- **Brief**:
Reproduce the records below word for word, starting at their first line and ending at the line that contains "picture [0, 0, 1654, 931]", with both ends included.

- **Data listing**:
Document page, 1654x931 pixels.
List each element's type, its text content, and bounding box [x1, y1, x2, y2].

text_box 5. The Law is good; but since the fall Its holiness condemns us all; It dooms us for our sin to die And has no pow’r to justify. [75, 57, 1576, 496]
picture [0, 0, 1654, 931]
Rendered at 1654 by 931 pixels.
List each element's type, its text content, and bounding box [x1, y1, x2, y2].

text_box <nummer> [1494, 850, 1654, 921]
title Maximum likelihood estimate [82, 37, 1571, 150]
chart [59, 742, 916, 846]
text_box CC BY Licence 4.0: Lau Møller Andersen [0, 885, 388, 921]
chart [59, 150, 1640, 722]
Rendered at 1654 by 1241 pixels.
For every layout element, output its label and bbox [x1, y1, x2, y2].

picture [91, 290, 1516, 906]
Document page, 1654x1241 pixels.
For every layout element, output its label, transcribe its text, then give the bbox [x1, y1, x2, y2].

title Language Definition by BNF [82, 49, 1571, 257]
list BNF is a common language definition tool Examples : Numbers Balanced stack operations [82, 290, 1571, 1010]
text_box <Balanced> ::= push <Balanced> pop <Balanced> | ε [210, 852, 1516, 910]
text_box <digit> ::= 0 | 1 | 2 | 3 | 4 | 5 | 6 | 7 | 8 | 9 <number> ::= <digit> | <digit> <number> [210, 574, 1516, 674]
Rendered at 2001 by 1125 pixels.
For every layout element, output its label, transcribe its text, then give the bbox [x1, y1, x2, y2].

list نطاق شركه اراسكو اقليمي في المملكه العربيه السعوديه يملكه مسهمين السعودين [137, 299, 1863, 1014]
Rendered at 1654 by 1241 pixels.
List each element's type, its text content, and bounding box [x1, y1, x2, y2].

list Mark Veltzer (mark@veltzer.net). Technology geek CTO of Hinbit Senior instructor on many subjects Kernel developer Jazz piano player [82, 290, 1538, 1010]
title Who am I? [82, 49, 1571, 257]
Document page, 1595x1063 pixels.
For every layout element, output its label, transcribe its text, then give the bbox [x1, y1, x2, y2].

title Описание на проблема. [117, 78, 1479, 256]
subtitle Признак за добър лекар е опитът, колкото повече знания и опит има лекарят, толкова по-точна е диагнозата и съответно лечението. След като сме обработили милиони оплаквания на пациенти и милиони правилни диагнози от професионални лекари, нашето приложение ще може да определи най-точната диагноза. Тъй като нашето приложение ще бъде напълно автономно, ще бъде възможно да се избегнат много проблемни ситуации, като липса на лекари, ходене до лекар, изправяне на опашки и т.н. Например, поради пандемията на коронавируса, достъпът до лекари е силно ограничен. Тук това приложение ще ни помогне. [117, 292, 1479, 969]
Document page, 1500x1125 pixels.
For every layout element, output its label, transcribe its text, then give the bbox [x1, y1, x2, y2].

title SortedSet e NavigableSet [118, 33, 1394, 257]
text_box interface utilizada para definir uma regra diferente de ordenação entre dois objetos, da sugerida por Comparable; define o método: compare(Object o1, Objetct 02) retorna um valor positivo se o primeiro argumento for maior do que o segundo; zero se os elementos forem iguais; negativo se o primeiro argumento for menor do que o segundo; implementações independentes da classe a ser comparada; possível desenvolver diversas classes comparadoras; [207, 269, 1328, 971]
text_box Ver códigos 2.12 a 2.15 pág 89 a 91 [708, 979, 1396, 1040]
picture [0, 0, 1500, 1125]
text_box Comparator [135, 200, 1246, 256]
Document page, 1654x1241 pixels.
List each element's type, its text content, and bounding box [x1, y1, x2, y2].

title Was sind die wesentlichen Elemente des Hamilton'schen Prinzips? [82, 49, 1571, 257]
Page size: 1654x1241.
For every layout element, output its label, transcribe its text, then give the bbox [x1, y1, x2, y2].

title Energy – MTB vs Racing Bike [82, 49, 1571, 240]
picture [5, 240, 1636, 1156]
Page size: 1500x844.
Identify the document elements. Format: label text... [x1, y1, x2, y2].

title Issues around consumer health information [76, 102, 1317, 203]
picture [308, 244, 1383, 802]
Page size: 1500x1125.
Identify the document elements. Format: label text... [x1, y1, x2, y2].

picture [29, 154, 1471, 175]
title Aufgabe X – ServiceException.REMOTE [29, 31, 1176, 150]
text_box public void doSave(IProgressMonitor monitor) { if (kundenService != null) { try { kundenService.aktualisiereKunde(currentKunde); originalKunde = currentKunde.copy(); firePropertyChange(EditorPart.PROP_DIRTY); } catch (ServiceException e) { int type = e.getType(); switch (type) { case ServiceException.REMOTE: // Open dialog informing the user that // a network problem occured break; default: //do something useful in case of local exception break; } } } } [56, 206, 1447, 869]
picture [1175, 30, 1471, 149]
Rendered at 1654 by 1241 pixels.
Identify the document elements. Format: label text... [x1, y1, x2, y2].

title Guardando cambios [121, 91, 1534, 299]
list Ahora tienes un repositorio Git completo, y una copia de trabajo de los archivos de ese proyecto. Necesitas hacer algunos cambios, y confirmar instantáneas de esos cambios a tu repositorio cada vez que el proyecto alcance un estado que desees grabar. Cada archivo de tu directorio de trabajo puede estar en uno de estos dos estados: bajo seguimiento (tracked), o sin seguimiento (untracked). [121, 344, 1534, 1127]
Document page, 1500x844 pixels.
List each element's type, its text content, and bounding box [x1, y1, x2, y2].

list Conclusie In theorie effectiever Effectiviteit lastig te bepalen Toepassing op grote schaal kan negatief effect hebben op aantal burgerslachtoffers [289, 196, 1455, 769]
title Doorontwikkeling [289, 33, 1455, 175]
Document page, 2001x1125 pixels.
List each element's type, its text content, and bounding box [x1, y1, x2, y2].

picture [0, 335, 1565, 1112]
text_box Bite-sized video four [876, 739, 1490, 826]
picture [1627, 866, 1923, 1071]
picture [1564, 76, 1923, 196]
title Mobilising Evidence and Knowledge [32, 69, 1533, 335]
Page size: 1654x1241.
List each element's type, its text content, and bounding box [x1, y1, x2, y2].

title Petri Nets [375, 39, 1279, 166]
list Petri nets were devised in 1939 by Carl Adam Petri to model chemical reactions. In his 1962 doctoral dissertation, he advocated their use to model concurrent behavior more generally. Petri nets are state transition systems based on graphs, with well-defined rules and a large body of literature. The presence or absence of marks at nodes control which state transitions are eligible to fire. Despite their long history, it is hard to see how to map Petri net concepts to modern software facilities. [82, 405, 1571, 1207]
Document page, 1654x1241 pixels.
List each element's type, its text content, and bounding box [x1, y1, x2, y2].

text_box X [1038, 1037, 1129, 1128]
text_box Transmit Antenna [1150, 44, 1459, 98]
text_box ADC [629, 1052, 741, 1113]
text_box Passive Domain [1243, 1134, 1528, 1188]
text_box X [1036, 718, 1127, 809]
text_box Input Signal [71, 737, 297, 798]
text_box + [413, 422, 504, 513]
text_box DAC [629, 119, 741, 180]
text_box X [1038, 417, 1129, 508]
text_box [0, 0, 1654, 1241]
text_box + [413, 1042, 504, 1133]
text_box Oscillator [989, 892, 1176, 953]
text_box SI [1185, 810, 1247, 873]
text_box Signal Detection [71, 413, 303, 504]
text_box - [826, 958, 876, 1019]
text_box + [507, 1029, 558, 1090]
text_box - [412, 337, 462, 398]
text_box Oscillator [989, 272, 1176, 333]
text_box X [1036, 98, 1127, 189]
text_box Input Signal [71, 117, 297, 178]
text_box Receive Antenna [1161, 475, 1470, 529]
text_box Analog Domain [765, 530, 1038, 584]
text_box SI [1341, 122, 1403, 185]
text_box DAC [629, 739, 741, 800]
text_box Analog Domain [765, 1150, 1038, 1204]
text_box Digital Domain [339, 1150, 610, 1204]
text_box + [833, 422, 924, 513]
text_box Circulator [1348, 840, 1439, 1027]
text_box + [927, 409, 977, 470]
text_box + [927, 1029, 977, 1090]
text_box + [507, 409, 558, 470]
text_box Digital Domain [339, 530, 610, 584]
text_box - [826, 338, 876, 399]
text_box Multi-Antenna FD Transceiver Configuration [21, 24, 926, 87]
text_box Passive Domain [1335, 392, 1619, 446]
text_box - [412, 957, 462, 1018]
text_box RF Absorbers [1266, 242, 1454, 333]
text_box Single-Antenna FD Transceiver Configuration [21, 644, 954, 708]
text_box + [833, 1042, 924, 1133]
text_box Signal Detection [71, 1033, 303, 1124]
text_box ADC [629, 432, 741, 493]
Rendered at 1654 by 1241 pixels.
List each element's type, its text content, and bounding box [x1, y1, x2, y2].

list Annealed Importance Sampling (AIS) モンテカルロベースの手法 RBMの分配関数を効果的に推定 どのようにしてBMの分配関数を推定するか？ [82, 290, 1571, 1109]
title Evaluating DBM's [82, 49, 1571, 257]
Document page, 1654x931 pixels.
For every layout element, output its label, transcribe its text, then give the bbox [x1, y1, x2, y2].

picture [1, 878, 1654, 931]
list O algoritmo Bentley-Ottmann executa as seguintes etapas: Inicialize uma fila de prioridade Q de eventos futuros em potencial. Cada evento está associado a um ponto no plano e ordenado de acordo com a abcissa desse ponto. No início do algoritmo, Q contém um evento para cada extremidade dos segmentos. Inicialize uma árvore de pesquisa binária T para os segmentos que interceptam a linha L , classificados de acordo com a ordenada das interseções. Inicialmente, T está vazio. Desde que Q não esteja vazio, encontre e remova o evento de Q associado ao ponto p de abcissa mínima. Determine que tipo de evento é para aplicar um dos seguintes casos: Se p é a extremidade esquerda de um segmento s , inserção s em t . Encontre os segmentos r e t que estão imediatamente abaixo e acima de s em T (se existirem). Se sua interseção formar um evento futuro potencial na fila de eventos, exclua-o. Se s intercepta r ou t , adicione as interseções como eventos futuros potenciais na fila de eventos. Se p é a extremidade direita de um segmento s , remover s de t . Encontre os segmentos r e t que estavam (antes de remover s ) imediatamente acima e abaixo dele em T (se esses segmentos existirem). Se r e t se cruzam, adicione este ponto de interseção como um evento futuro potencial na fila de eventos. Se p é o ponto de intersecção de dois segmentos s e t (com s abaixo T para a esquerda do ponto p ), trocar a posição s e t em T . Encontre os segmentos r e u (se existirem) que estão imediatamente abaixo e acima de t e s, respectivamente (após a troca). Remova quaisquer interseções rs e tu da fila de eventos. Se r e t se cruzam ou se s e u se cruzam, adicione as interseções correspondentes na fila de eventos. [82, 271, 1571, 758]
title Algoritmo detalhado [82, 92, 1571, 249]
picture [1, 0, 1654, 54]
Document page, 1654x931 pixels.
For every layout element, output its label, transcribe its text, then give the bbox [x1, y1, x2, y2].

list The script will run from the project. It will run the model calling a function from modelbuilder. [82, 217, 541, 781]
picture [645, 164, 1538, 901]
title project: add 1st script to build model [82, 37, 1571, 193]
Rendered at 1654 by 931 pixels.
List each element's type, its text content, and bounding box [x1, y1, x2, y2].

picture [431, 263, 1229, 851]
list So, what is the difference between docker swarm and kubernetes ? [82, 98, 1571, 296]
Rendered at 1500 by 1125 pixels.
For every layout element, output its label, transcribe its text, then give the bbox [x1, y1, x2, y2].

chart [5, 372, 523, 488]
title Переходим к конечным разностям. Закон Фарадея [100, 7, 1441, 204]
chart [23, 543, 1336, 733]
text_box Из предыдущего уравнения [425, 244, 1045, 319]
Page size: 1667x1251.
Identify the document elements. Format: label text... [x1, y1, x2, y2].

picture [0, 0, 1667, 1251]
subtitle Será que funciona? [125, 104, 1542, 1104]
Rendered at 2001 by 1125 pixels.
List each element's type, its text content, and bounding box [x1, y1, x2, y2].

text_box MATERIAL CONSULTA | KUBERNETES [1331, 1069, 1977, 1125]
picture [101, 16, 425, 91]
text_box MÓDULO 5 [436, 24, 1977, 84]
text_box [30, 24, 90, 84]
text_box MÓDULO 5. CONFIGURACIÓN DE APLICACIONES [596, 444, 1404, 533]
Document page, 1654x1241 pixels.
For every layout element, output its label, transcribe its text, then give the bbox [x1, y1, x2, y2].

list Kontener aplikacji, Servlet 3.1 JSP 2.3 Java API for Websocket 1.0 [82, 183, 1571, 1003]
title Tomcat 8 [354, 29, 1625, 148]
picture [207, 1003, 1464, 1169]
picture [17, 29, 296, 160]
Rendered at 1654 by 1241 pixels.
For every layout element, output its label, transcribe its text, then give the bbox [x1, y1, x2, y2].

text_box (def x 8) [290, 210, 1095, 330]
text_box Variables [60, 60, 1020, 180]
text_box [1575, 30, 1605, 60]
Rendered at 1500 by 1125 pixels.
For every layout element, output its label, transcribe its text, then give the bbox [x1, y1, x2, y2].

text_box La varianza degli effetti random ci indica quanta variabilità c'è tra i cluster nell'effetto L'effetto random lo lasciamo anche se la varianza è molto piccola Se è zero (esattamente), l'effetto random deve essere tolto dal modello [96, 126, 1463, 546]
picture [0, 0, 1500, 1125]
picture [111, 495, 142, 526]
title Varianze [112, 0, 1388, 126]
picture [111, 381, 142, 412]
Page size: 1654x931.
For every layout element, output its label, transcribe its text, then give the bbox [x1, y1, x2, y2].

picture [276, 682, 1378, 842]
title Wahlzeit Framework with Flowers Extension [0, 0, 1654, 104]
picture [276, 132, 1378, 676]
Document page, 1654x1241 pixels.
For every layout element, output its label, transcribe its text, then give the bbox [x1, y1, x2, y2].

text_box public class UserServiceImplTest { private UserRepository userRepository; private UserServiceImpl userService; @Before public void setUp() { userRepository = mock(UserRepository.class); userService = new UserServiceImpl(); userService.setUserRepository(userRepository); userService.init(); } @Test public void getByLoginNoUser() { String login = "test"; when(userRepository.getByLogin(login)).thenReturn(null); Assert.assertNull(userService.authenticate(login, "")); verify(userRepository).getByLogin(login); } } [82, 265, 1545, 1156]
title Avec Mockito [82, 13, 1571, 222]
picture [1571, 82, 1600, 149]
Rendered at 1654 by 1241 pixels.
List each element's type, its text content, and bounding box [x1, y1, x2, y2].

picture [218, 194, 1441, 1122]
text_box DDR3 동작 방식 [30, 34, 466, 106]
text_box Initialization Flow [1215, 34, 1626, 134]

- **Answer in full**:
Document page, 1654x931 pixels.
List each element's type, its text content, and bounding box [x1, y1, x2, y2].

text_box 5. The Law is good; but since the fall Its holiness condemns us all; It dooms us for our sin to die And has no pow’r to justify. [75, 57, 1576, 496]
picture [0, 0, 1654, 931]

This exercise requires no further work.